1.《Mastering air combat game with deep reinforcement learning》. Defence Technology，2024
2.《稀疏奖励下基于课程学习的无人机空战仿真》. 系统仿真学报，2024

事件奖励（稀疏）

命中目标 +100
平局 -10
被命中 -100
坠地 -100
扫描到敌机 +10
近距离躲避敌机 +50
近距离经过敌机 +10
发射导弹 -6~-2

还有：

角度奖励：当我机没有发射导弹且敌机没有发射导弹时，为了鼓励飞机接近敌机的尾部，飞机速度方向与敌机速度方向之间的夹角越小，智能体获得的奖励越高。因为这表明智能体处于更有利的攻击位置。
导弹发射成功奖励：当智能体成功发射导弹时，给予奖励；如果导弹命中目标，则进一步增加奖励。
导弹损失惩罚：如果导弹未能命中目标，则给予负奖励，以鼓励智能体优化武器使用
超出交战空域，reward -= 10，引导 Agent 在交战空域内
被敌方锁定后，逃脱导弹成功， reward += 1，引导Agent学习导弹规避动作。

状态奖励（稠密）

我机优势 $R_{plane_adv}$
我方导弹优势 $R_{missile_adv}$
敌方导弹威胁 $R_{thread}$

状态奖励包括了优势、威胁等。其中，

（1）我机优势奖励指的是飞机在位置上的优势，与双方飞机的距离和相对角度有关，其作用在于引导智能体将机头对准地方，追踪敌方飞机，占据位置优势。综合考虑距离和角度因素，结合超视距空战中位置优势不明显的特征，给出优势奖励的计算方法为 $$ \begin{aligned} A = \left{ \begin{matrix} &30e^{-\frac{\theta_{LOS}^2}{1300}}\frac{d}{1000} \quad &0\le d \le 1000 \ &30e^{-\frac{\theta_{LOS}^2}{1300}}\frac{39000-d}{38000} \quad &1000< d \le 20000 \ &30e^{-\frac{\theta_{LOS}^2}{1300}}\frac{10000}{d} \quad &d > 20000 \ \end{matrix} \right. \end{aligned} $$

$$ R_{plane_adv}=A_t-A_{t-1} $$

注意，奖励不是直接用$A$，而是$A$的增量（当前时刻的优势减去上一时刻的优势），这样奖励有正有负，有利于训练。

式中：$\theta_{LOS}$为本机和敌机的连线和本机机头方向的夹角；$d$为双方之间的距离。优势奖励随角度和距离的变化如下图所示。

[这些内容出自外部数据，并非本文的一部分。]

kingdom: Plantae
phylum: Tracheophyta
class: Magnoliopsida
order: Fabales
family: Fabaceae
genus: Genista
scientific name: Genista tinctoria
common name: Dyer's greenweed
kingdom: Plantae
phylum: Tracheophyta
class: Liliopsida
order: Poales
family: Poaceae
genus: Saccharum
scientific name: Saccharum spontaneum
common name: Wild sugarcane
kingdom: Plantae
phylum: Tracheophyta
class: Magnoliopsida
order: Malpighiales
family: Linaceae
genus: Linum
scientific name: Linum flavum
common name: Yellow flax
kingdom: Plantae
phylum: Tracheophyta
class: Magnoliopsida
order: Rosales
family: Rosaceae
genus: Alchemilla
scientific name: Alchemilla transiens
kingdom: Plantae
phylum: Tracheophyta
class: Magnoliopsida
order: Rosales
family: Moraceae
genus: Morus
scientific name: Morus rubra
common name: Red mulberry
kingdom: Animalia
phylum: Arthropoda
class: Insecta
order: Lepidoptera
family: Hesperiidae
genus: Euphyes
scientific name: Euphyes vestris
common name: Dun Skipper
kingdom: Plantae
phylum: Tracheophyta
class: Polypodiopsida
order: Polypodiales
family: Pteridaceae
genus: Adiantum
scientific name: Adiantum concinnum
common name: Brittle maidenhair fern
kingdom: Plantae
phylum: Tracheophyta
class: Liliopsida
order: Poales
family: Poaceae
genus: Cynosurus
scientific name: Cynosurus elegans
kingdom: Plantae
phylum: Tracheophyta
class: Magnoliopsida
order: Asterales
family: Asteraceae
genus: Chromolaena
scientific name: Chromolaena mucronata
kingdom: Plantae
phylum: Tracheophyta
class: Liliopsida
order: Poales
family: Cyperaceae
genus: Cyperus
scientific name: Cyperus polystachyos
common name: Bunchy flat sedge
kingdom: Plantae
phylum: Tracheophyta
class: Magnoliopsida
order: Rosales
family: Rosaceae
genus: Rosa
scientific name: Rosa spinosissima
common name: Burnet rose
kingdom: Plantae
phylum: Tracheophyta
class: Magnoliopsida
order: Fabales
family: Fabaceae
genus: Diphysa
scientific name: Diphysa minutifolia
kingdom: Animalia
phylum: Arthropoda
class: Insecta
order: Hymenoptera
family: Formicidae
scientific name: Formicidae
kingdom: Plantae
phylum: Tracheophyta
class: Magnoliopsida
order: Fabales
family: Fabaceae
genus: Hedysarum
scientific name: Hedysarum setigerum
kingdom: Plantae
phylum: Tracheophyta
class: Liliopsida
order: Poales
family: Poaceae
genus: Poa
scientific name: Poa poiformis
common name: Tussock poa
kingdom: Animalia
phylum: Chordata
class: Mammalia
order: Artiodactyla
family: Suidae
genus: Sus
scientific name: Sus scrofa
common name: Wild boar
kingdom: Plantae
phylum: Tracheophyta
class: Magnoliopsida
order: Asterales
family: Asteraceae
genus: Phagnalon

注意，这里距离是个分段函数，只分析距离的函数图像为：

从上图可看出，当距离过近，反而没有优势。

（2）我方导弹优势

这个的计算其实就是计算敌方导弹威胁乘以-1，所以，直接看下面的敌方导弹威胁就行。

（3）敌方导弹威胁是指对方武器对我方的威胁程度，与导弹击中我机的剩余时间$t$和相对方位角$\theta_{LOS}$（导弹的速度和导弹到我机的连线的角度）有关，威胁奖励的作用是引导智能体躲避来袭导弹，计算式为

$$ \begin{aligned} T = \left{ \begin{matrix} &-50e^{-\frac{\theta_{LOS}^2}{4900}}\frac{50-t}{50} \quad &0\le t \le 50 \\ &0 \quad &t>50 \end{matrix} \right. \end{aligned} $$

$$ R_{thread}=T_t-T_{t-1} $$

威胁奖励随角度和剩余飞行时间的变化如下图所示。

附录

我机优势图像的绘制代码

三维图像的代码：

import numpy as np
import plotly.graph_objects as go

# Define the advantage function
def advantage(theta, dist):
    adv = np.zeros_like(dist)  # Initialize array for advantage values
    mask1 = dist <= 1000
    mask2 = (dist > 1000) & (dist <= 20000)
    mask3 = dist > 20000

    adv[mask1] = 30 * np.exp(-np.square(theta[mask1]) / 1300.0) * (dist[mask1] / 1000.0)
    adv[mask2] = 30 * np.exp(-np.square(theta[mask2]) / 1300.0) * ((39000.0 - dist[mask2]) / 38000.0)
    adv[mask3] = 30 * np.exp(-np.square(theta[mask3]) / 1300.0) * (10000.0 / dist[mask3])
    return adv

# Generate x and y data
theta = np.linspace(-180, 180, 50)  # Range of x
dist = np.linspace(0, 100000, 50)  # Range of y
X, Y = np.meshgrid(theta, dist)    # Create grid
Z = advantage(X, Y)  # Compute Z using the advantage function

# Create the 3D surface plot
fig = go.Figure(data=[go.Surface(z=Z, x=X, y=Y, colorscale='Viridis')])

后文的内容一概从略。